» Try it: Check each line of the data for "lines" and select those that have it.
# # # #
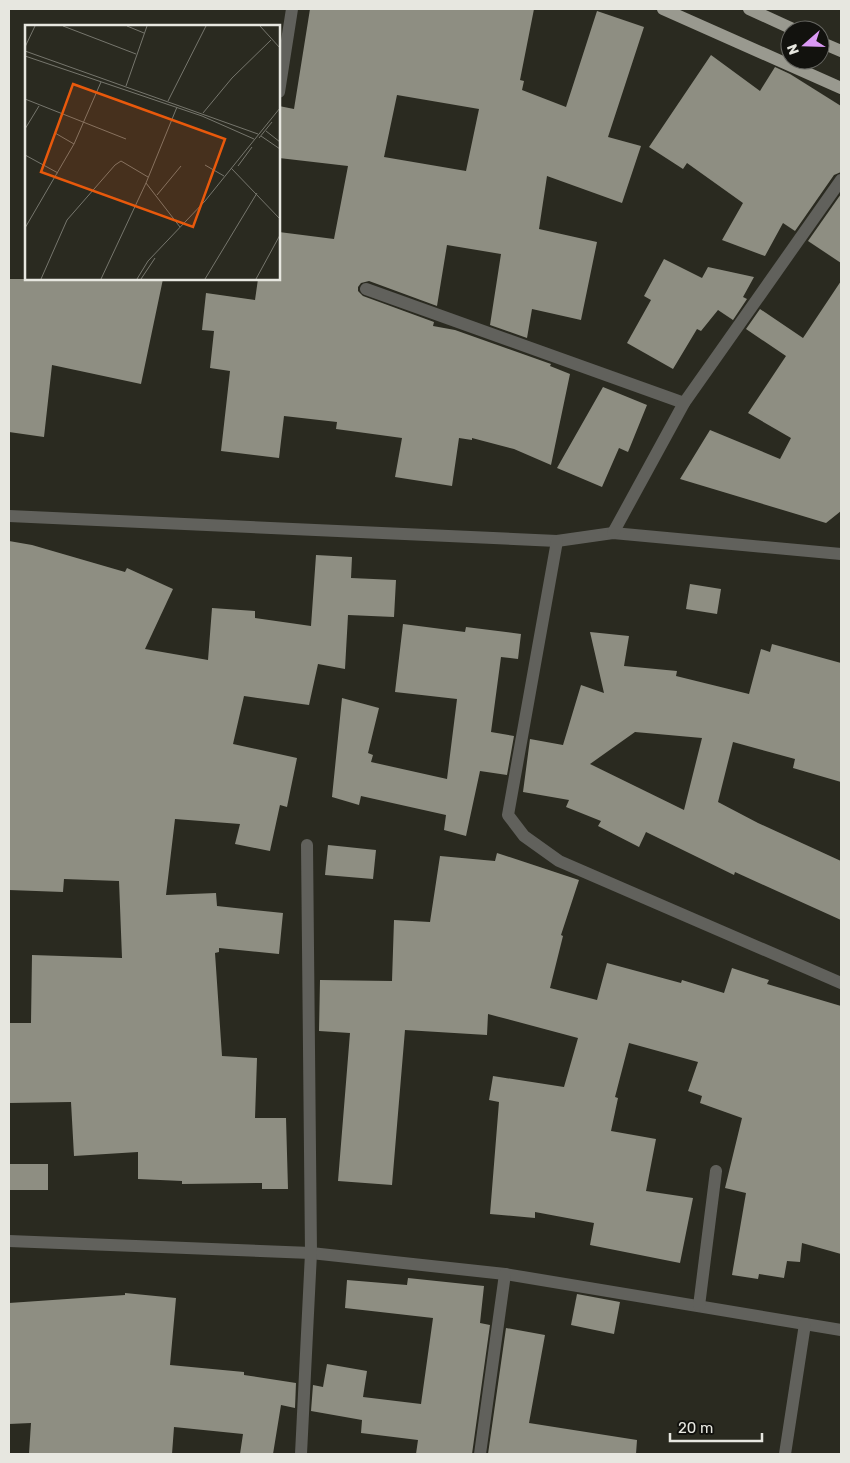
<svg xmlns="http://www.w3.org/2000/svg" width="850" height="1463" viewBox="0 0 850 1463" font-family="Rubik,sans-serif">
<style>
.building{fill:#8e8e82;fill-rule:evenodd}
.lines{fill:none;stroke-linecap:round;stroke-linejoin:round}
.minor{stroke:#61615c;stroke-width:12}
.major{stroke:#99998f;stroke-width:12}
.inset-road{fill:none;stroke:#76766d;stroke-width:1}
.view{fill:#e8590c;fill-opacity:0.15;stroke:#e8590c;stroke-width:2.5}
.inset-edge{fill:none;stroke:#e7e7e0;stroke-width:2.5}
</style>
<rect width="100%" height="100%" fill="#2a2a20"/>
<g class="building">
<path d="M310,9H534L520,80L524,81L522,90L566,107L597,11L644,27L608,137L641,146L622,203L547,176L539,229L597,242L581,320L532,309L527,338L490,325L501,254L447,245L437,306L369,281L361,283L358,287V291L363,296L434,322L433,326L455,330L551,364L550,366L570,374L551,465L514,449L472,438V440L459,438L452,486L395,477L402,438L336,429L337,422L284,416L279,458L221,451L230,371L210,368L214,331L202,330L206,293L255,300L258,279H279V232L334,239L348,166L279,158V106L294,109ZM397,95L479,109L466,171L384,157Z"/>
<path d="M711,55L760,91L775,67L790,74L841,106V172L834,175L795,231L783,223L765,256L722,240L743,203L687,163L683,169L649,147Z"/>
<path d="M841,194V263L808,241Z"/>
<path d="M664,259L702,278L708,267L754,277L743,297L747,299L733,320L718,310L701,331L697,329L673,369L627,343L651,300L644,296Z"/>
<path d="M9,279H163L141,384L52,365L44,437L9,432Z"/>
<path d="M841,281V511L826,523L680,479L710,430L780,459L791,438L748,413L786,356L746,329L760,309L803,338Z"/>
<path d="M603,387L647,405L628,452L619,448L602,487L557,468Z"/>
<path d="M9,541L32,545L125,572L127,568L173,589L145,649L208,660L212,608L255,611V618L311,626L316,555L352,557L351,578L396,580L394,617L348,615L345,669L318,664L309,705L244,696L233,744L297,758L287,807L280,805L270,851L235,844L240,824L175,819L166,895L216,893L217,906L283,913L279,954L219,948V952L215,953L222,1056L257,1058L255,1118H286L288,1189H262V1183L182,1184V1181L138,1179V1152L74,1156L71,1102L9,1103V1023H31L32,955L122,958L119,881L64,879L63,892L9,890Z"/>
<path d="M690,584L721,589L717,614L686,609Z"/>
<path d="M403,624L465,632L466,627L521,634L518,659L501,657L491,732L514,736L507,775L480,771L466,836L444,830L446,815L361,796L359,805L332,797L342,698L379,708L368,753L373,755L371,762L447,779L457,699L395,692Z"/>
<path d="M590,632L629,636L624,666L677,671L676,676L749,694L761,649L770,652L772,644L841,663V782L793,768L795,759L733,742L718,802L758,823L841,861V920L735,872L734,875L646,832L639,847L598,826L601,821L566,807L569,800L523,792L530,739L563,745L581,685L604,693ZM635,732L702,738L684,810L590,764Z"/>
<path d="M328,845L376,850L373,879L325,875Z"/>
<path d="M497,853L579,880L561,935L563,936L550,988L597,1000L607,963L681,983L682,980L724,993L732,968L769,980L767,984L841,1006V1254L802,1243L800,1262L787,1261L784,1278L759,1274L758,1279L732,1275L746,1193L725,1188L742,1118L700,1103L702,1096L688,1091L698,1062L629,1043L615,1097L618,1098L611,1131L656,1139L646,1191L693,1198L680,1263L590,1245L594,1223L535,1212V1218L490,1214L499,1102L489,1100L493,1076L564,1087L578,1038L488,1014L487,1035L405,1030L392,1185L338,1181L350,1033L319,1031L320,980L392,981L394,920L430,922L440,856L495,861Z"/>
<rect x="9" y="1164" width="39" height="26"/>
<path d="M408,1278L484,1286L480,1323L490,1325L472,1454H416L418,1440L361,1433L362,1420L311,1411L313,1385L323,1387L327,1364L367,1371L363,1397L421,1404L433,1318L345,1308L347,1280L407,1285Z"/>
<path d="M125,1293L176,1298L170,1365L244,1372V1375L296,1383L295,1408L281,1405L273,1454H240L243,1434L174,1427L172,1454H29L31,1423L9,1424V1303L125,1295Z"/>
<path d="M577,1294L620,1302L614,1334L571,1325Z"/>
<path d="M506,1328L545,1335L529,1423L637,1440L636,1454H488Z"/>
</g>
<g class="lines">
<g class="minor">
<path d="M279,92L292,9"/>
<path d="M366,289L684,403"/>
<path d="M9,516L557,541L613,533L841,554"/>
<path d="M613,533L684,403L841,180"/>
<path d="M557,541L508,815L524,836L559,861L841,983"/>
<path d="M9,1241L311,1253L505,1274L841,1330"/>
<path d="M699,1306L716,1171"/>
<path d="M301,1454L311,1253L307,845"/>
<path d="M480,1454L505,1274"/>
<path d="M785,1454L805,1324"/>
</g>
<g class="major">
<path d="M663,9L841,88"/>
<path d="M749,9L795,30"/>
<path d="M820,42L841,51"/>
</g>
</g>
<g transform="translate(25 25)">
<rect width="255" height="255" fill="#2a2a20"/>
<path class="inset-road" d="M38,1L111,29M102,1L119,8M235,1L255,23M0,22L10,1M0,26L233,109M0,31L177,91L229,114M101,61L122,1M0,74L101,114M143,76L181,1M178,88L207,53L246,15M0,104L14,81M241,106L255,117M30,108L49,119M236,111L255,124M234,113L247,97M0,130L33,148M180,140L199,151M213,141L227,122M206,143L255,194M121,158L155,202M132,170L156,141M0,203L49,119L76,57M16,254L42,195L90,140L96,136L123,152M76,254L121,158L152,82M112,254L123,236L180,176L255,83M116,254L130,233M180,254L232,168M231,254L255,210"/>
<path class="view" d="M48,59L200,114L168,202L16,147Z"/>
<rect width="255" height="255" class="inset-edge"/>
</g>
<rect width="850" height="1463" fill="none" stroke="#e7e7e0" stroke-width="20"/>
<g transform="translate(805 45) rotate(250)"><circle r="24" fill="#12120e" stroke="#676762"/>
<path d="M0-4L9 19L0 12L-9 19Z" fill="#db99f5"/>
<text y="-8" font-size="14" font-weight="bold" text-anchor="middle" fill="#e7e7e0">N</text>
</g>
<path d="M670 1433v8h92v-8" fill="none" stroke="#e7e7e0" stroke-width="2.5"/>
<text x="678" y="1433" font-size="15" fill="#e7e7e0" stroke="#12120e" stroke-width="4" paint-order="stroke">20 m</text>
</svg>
# # # #
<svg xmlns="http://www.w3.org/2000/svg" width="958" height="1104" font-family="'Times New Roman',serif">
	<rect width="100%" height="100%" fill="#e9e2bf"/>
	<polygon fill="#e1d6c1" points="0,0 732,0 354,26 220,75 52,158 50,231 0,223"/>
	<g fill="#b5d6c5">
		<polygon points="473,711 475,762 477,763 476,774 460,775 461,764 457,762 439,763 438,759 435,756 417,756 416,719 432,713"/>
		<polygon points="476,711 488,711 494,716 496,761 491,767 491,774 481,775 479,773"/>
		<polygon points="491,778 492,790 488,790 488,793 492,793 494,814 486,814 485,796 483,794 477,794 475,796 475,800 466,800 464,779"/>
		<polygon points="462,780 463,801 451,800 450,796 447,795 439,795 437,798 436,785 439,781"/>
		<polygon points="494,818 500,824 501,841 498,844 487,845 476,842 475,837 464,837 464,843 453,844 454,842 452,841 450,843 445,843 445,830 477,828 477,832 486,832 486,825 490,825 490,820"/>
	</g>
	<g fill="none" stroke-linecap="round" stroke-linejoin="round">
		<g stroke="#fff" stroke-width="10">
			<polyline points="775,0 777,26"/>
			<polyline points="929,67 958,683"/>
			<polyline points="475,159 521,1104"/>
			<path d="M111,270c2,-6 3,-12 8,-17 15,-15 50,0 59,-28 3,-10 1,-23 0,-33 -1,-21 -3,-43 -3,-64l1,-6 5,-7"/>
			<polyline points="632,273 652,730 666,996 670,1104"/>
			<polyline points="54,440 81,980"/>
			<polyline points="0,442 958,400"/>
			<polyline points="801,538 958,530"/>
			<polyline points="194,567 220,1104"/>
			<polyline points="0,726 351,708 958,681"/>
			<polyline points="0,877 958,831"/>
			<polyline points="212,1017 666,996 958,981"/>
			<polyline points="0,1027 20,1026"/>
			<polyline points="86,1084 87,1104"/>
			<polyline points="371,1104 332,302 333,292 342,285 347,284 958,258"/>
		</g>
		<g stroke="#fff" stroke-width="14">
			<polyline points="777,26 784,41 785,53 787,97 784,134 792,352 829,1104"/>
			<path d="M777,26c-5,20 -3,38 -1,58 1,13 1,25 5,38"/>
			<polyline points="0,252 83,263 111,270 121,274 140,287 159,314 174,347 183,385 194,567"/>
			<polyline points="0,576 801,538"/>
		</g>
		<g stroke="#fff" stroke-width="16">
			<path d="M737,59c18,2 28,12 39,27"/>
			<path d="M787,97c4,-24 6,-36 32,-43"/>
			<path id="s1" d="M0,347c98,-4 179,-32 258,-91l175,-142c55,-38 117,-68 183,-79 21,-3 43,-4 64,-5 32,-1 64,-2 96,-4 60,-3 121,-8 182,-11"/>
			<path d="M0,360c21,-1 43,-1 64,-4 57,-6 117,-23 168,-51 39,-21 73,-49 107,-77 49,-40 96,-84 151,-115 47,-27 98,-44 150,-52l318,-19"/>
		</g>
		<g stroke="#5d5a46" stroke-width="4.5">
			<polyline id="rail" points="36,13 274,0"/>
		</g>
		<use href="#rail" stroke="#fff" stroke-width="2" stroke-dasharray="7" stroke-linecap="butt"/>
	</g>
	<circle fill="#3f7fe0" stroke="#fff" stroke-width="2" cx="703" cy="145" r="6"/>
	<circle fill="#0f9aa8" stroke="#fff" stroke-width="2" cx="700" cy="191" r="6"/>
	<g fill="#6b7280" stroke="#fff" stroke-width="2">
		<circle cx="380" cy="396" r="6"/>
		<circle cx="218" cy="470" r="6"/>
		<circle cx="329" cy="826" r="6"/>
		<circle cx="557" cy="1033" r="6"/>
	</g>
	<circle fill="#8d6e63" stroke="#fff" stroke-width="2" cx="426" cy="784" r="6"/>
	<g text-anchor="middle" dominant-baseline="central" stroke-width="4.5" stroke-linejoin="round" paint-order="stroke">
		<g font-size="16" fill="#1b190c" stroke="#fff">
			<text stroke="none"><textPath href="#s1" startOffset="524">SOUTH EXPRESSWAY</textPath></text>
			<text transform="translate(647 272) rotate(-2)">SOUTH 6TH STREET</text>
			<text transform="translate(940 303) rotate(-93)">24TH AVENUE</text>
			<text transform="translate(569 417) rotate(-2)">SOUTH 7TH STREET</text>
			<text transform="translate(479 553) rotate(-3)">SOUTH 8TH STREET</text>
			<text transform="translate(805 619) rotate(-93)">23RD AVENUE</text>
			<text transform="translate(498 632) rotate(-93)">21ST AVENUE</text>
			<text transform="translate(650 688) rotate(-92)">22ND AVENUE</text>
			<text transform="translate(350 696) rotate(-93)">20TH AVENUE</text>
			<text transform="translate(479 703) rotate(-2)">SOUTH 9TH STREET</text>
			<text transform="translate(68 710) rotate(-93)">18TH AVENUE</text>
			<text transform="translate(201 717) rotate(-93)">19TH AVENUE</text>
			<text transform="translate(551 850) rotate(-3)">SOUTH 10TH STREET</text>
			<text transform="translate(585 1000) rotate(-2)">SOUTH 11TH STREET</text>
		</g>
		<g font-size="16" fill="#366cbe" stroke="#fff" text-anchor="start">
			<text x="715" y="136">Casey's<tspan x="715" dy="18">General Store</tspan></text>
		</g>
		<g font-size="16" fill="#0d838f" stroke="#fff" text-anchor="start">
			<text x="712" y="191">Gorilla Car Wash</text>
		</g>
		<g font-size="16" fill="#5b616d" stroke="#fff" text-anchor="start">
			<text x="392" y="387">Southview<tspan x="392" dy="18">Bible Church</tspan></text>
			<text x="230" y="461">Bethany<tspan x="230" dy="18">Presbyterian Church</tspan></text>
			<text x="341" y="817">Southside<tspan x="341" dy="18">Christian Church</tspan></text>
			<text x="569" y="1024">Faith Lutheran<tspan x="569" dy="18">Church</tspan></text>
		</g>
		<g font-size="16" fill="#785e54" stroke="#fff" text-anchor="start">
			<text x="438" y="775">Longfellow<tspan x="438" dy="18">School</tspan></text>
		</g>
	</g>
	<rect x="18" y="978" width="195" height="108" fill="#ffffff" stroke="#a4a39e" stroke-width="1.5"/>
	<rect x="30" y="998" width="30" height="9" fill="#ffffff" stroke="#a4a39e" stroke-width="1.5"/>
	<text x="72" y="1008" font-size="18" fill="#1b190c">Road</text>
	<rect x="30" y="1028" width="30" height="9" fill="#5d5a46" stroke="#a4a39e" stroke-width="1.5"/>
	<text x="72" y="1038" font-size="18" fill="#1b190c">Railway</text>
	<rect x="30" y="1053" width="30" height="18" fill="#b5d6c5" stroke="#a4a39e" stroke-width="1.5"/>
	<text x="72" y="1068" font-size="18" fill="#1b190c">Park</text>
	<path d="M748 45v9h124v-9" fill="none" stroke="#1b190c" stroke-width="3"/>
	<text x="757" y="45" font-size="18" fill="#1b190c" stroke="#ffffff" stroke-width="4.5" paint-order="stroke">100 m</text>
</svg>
# # # #
» Result of this exercise:
.lines{fill:none;stroke-linecap:round;stroke-linejoin:round}
<g class="lines">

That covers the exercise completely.